06 October 2020
By Ken Rayner, Verbatim RSMR Model Portfolio Manager
With the easing of lockdown measures and the reopening of schools, the number of cases of Covid-19 in the UK has jumped significantly in the last month. Despite errors in the reporting of the daily statistics, the daily rate has jumped to approximately 12,500 cases, scary stuff when you consider that confirmed cases in April peaked at 6,200 per day. With the R rate recently increasing, possibly as high as 1.7, some believe that this is the start of the second wave.
Despite these alarming figures, the death rate remains relatively low. To put this in perspective, the daily death rate peaked at 1,172 on 20th April but now stands at approximately 70, having risen from single figures in August. A closer look at the data is needed to understand what’s going on. Data in March and April was based on confirmed cases tested in hospitals. Many people with symptoms were not tested at that time and it’s thought that the actual infection rate was much, much higher, possibly as high as 100,000 cases per day.
Cases now are confirmed by a much wider testing regime, capturing a truer picture of the spread and making the comparison with figures back in Spring somewhat inconsequential. With society adapting to socially distanced ways and the elderly isolating, the death rate has stayed relatively stable. Treatments are also having a significant impact and are improving the survival rate. Increased mixing in schools and universities means that cases are now concentrated in the healthy and young, a category that doesn’t tend to have the co-morbidities that can lead to death from coronavirus.
The government hasn’t introduced another national lockdown but has relied on local measures to supress the hotspots, minimising the damage to businesses caused by a full shutdown. Over the first half of 2020, the UK economy saw a 22% fall in GDP, but since then has staged something of a recovery. The bounce back from a GDP shock caused by structural circumstance, such as the Great Financial Crash, can be prolonged and slow but when the fall is caused by an event, the recovery tends to be much sharper and faster. The bounce back has in part been due to pent up demand such as car and house purchases that couldn’t happen during the national lockdown, however, there is significant, permanent loss to the GDP in terms of businesses that have closed or products that are no longer in demand due to lifestyle changes.

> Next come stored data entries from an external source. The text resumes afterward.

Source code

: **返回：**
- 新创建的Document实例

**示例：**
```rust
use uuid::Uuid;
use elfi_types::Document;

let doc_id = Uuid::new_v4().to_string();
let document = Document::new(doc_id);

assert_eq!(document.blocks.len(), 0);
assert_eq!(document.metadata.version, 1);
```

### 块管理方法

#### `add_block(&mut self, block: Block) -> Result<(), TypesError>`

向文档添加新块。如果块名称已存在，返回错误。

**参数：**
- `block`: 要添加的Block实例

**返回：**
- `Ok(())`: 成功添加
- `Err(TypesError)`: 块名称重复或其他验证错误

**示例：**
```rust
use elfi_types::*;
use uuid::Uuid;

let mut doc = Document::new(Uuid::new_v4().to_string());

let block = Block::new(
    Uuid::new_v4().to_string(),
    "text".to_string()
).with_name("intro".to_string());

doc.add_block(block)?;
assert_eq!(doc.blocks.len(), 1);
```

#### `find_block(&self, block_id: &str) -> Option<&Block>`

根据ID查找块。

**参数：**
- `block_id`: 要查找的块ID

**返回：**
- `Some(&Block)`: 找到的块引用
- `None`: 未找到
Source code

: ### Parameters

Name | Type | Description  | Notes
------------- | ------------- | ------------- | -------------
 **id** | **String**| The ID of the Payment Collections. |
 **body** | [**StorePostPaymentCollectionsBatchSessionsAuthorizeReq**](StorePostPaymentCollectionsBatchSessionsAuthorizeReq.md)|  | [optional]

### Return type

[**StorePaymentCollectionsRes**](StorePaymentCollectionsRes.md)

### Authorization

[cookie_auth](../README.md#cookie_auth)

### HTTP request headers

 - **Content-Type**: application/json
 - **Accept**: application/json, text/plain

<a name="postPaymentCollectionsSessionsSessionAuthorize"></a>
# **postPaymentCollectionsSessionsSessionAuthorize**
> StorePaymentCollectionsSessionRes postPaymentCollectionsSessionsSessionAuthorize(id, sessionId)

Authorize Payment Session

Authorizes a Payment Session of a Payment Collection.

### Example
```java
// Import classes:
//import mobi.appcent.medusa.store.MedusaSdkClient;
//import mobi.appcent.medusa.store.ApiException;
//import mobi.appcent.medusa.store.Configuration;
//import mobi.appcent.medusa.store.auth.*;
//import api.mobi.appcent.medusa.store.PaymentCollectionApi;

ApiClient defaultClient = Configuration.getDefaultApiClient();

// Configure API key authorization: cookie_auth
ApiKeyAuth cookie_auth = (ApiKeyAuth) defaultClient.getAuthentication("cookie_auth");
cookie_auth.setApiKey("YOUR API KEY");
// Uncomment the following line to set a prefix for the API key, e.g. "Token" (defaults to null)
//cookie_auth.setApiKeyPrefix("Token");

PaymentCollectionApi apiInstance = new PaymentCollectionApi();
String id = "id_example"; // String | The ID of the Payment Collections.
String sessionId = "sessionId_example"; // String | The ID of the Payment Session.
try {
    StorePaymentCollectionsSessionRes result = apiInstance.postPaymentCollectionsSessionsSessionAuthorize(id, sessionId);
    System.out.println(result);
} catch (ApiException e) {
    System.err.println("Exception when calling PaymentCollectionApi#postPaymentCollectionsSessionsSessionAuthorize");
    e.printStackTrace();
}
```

Some areas of the market are now recovering more strongly than others. The Purchasing Managers’ Index (PMI) measures the prevailing direction of economic trends in the manufacturing and service sectors. The value and movements in the PMI and its components can provide useful insight to business decision makers, market analysts, and investors, and is a leading indicator of overall economic activity in the U.S. The headline PMI is a number from 0 to 100; a PMI above 50 represents an expansion when compared with the previous month and a PMI under 50 demonstrates a contraction. Recent data shows that the PMI is currently around 54, indicating a discernible recovery.
Companies with robust and resilient business models quantified in the quality aspect of the market will no doubt be the survivors. In market falls, certain factors such as quality and liquidity, tend to be more resilient and perform better. This is reflected in our quarterly asset allocation views. Across some of our portfolios, where we have a balance between investment styles, we have accentuated the quality and growth elements where appropriate.
Six months after the World Health Organisation declared Covid-19 a global pandemic, responses to the latest McKinsey Global Survey suggest a positive shift in economic sentiment. More than half of all executives surveyed say economic conditions in their own countries will be better six months from now, while 30 percent predict that they will worsen. That’s the smallest percentage of pessimists we’ve seen since the survey in April 2020.
We’ve learned much about the natural history and epidemiology of Covid-19. We’re developing better diagnostics; case management has improved, and pharmaceutical companies have turned out a remarkably robust pipeline of vaccine and therapeutic candidates. Put it all together, and an end to the pandemic is potentially within range. The economic slump of 2020 may have been the steepest in history, but the recovery is now underway.